• _Requirement_: Apart from the pictures, write out all the records exactly.

(Saved data entries)
=== Begin Enclosure ===

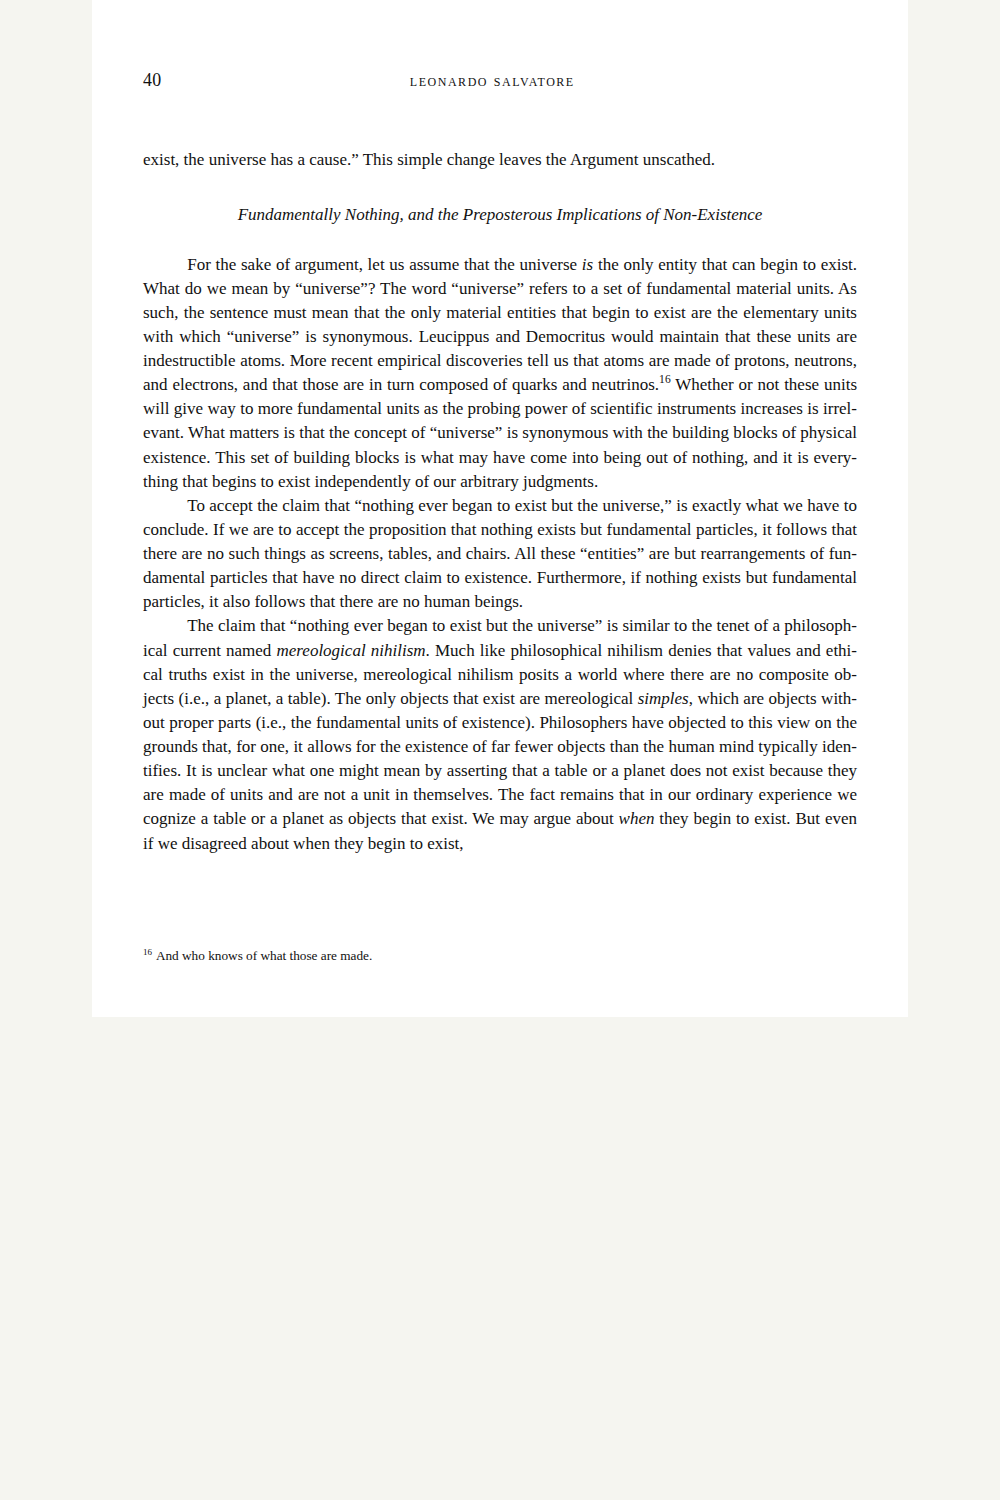40 Leonardo Salvatore
exist, the universe has a cause.” This simple change leaves the Argument unscathed.
Fundamentally Nothing, and the Preposterous Implications of Non-Existence
For the sake of argument, let us assume that the universe is the only entity that can begin to exist. What do we mean by “universe”? The word “universe” refers to a set of fundamental material units. As such, the sentence must mean that the only material entities that begin to exist are the elementary units with which “universe” is synonymous. Leucippus and Democritus would maintain that these units are indestructible atoms. More recent empirical discoveries tell us that atoms are made of protons, neutrons, and electrons, and that those are in turn composed of quarks and neutrinos.16 Whether or not these units will give way to more fundamental units as the probing power of scientific instruments increases is irrelevant. What matters is that the concept of “universe” is synonymous with the building blocks of physical existence. This set of building blocks is what may have come into being out of nothing, and it is everything that begins to exist independently of our arbitrary judgments.
To accept the claim that “nothing ever began to exist but the universe,” is exactly what we have to conclude. If we are to accept the proposition that nothing exists but fundamental particles, it follows that there are no such things as screens, tables, and chairs. All these “entities” are but rearrangements of fundamental particles that have no direct claim to existence. Furthermore, if nothing exists but fundamental particles, it also follows that there are no human beings.
The claim that “nothing ever began to exist but the universe” is similar to the tenet of a philosophical current named mereological nihilism. Much like philosophical nihilism denies that values and ethical truths exist in the universe, mereological nihilism posits a world where there are no composite objects (i.e., a planet, a table). The only objects that exist are mereological simples, which are objects without proper parts (i.e., the fundamental units of existence). Philosophers have objected to this view on the grounds that, for one, it allows for the existence of far fewer objects than the human mind typically identifies. It is unclear what one might mean by asserting that a table or a planet does not exist because they are made of units and are not a unit in themselves. The fact remains that in our ordinary experience we cognize a table or a planet as objects that exist. We may argue about when they begin to exist. But even if we disagreed about when they begin to exist,
16 And who knows of what those are made.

=== End Enclosure ===

• _Problem solution_:
40 Leonardo Salvatore
exist, the universe has a cause.” This simple change leaves the Argument unscathed.
Fundamentally Nothing, and the Preposterous Implications of Non-Existence
For the sake of argument, let us assume that the universe is the only entity that can begin to exist. What do we mean by “universe”? The word “universe” refers to a set of fundamental material units. As such, the sentence must mean that the only material entities that begin to exist are the elementary units with which “universe” is synonymous. Leucippus and Democritus would maintain that these units are indestructible atoms. More recent empirical discoveries tell us that atoms are made of protons, neutrons, and electrons, and that those are in turn composed of quarks and neutrinos.16 Whether or not these units will give way to more fundamental units as the probing power of scientific instruments increases is irrelevant. What matters is that the concept of “universe” is synonymous with the building blocks of physical existence. This set of building blocks is what may have come into being out of nothing, and it is everything that begins to exist independently of our arbitrary judgments.
To accept the claim that “nothing ever began to exist but the universe,” is exactly what we have to conclude. If we are to accept the proposition that nothing exists but fundamental particles, it follows that there are no such things as screens, tables, and chairs. All these “entities” are but rearrangements of fundamental particles that have no direct claim to existence. Furthermore, if nothing exists but fundamental particles, it also follows that there are no human beings.
The claim that “nothing ever began to exist but the universe” is similar to the tenet of a philosophical current named mereological nihilism. Much like philosophical nihilism denies that values and ethical truths exist in the universe, mereological nihilism posits a world where there are no composite objects (i.e., a planet, a table). The only objects that exist are mereological simples, which are objects without proper parts (i.e., the fundamental units of existence). Philosophers have objected to this view on the grounds that, for one, it allows for the existence of far fewer objects than the human mind typically identifies. It is unclear what one might mean by asserting that a table or a planet does not exist because they are made of units and are not a unit in themselves. The fact remains that in our ordinary experience we cognize a table or a planet as objects that exist. We may argue about when they begin to exist. But even if we disagreed about when they begin to exist,
16 And who knows of what those are made.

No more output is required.